SOURCE_* blocks stamp items with __source_flowgraph_hid — the history id of the run that originally introduced the item to the store. When killchain walks a journal and finds an item with a different hid than the current run, it loads the stored journal for that historical run too and continues the trace there. The output prints a [*] Loaded historical journal for hid=N line whenever this happens.

That is how OctoPwn answers "where did this credential first come from?" across an entire engagement, not just the latest run.


History integration

Every run, continuous cycle and runloop allocates a fresh history entry.
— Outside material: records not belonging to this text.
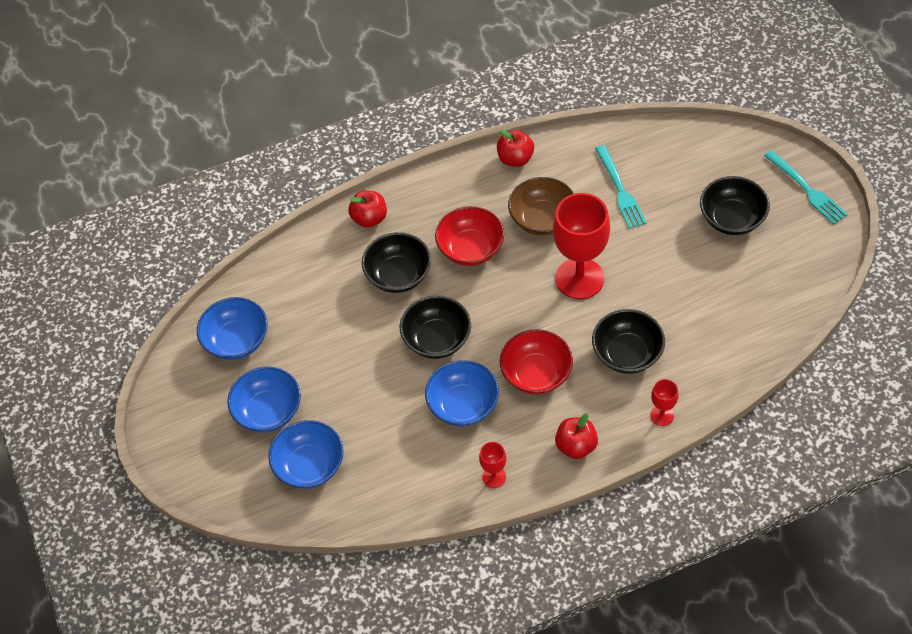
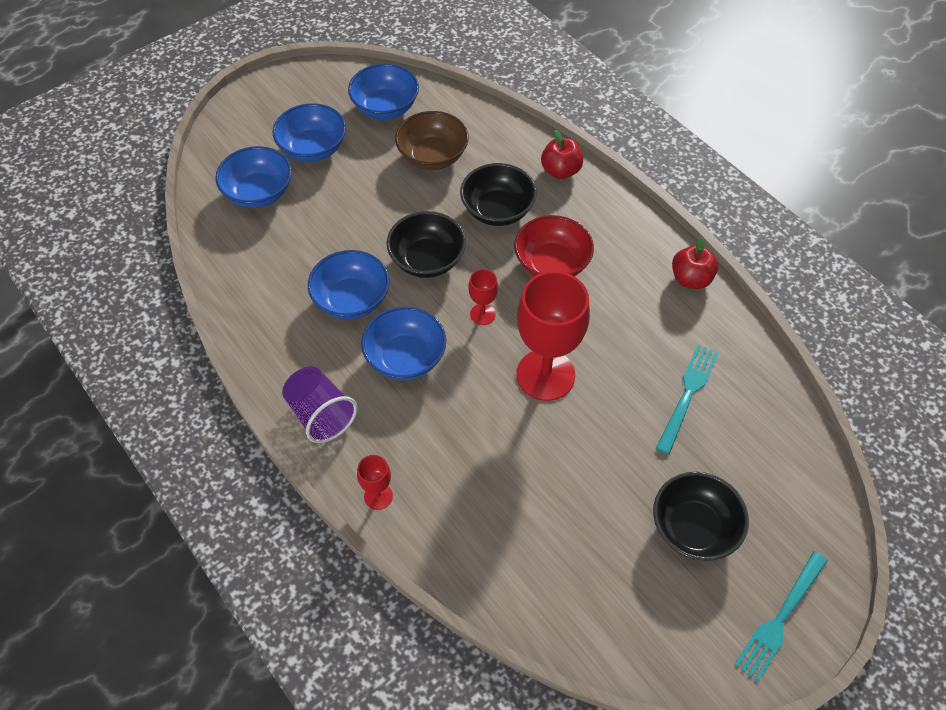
camera: 70 degrees right, 0 degrees up
(494, 477) = (269, 345): red goblet -> red goblet (482, 314)
(536, 374) = (405, 358): red bowl -> blue bowl
(542, 219) = (616, 322): brown bowl -> brown bowl (432, 156)
(576, 446) = (320, 415): red apple -> purple cup
(620, 190) = (688, 393): turquoise fork -> turquoise fork turned 150 degrees clockwise
(627, 353) = (455, 443): black bowl -> none

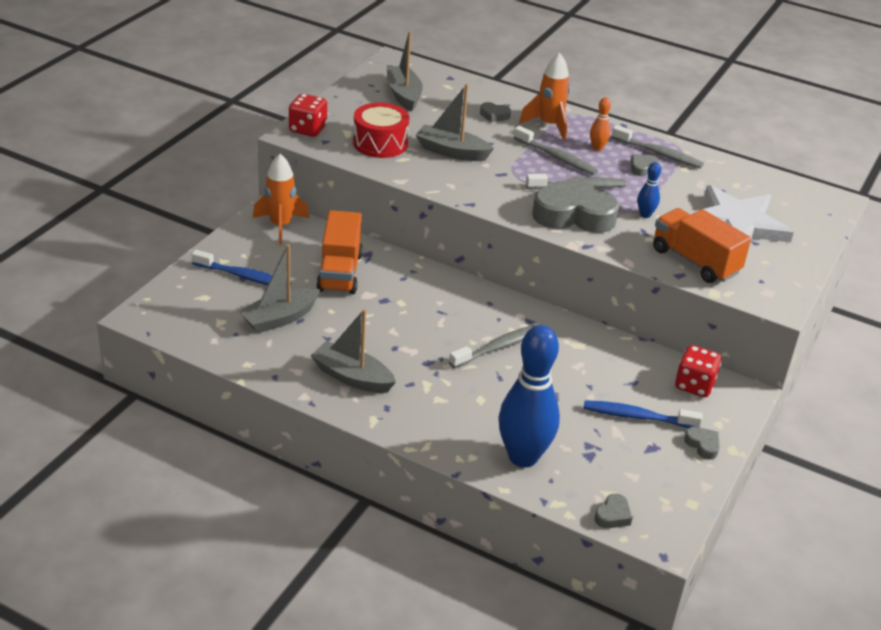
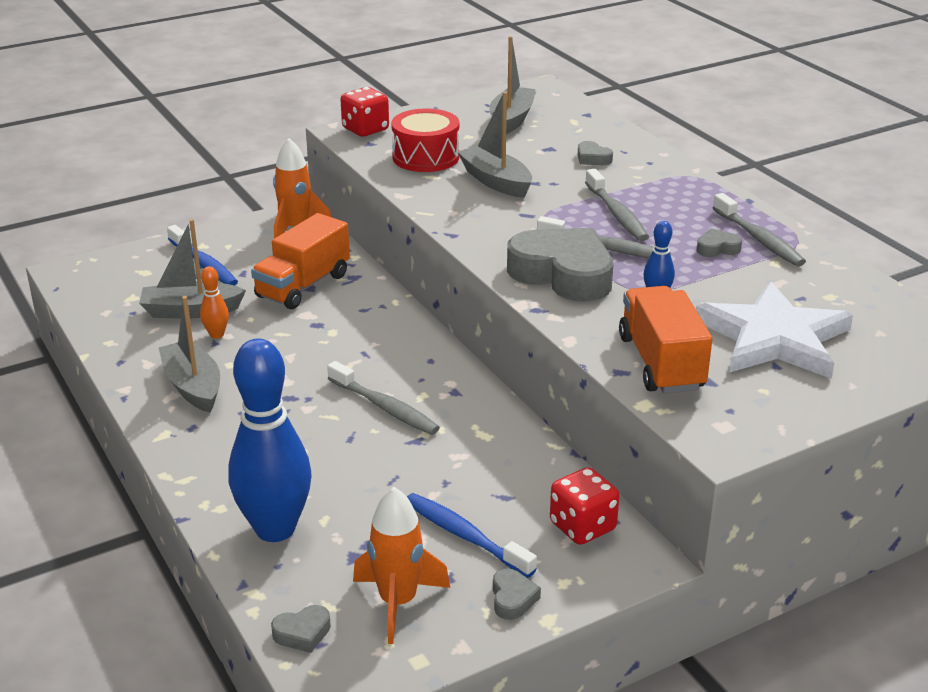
camera: 35 degrees right, 5 degrees down
(498, 347) = (385, 407): grey toothbrush -> grey toothbrush turned 45 degrees clockwise
(549, 125) = (648, 181): orange rocket -> orange rocket (398, 602)
(597, 148) = (682, 216): orange bowling pin -> orange bowling pin (216, 334)

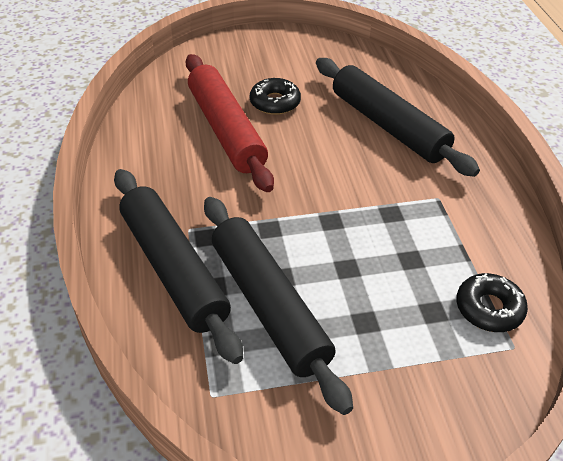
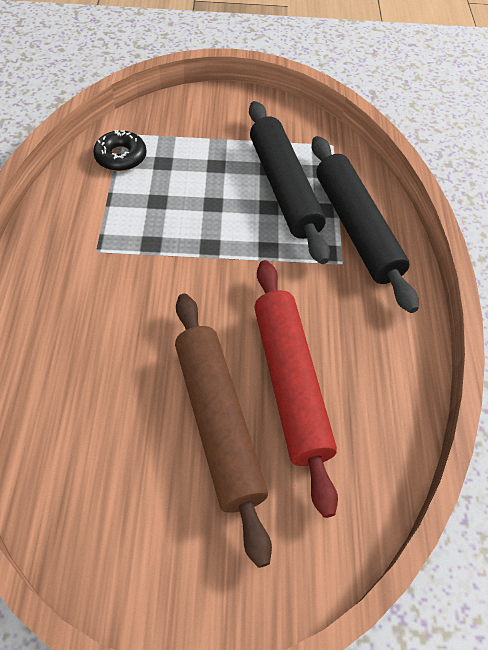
camera: 170 degrees left, 10 degrees up
(275, 102) = (217, 423): black donut -> brown rolling pin
(388, 126) = (92, 353): black rolling pin -> none

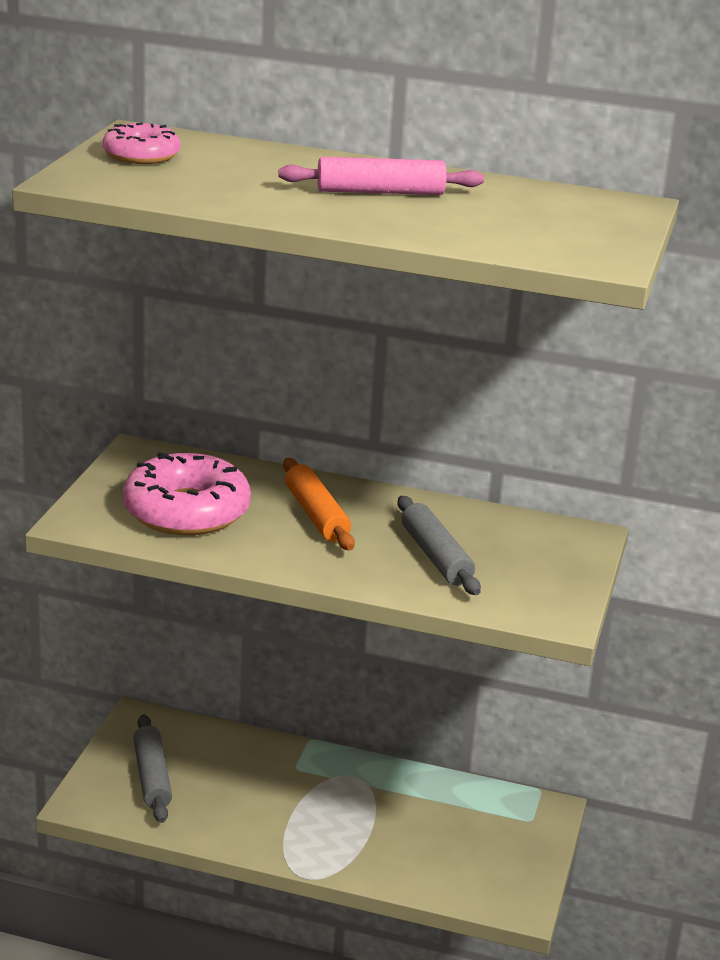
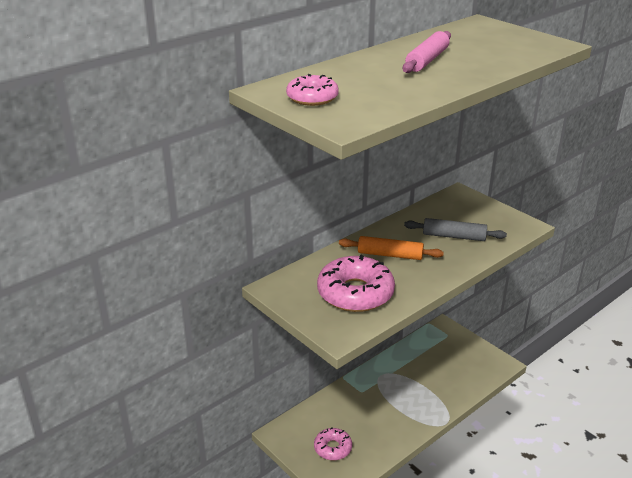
camera: 55 degrees left, 5 degrees up
(152, 777) = (333, 448): grey rolling pin -> pink donut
The entry contains:

Stored key Contents
__flowgraph The full flowgraph JSON snapshot (so the History tab can re-render the exact graph that was run).
__journal The serialised execution journal (used by killchain hid=…).
__run_meta Run metadata: flowgraph_name, passes, status (completed / stopped / error), mode (run / continuous / runloop).
__state_event Per-node state transitions (so the timeline can replay PENDING → RUNNING → DONE).
<node_id>::<port_name> Per-port data snapshots tagged with the iteration index.

The History tab will:

  • Show the run with its mode and final status.
  • Let you re-open the saved graph on a fresh canvas (it loads via FLOWGRAPH_LOADED_EXTERNAL).
  • Let you replay the per-port data inspector.
  • Drive killchain hid=<N> against a historical run for after-action reports.

Building a report from a run

For a clean engagement report:

  1. Run the engagement graph with setmaxconcurrent / setrate / setjitter set as you would on the real network.
  2. After it completes, open the History tab and note the hid.
  3. For each "interesting outcome" (a new DA credential, a new sensitive share discovered, etc.), run killchain {"__cid": <id>} <hid> (or {"__tid": <id>}, {"__session_id": <id>}).
  4. Paste the resulting tree directly into the engagement report — it is already ordered, timestamped and tagged with ATT&CK techniques.
  5. The Vulnerability Reporting framework (Enterprise) consumes the same history entries to auto-build report sections from scanner results that produced findings.

The execution journal is small (item IDs, not item bodies), so even a runloop that converged after 50 passes produces a journal that serialises to a few hundred KB — small enough to ship with the report as a verifiable audit trail.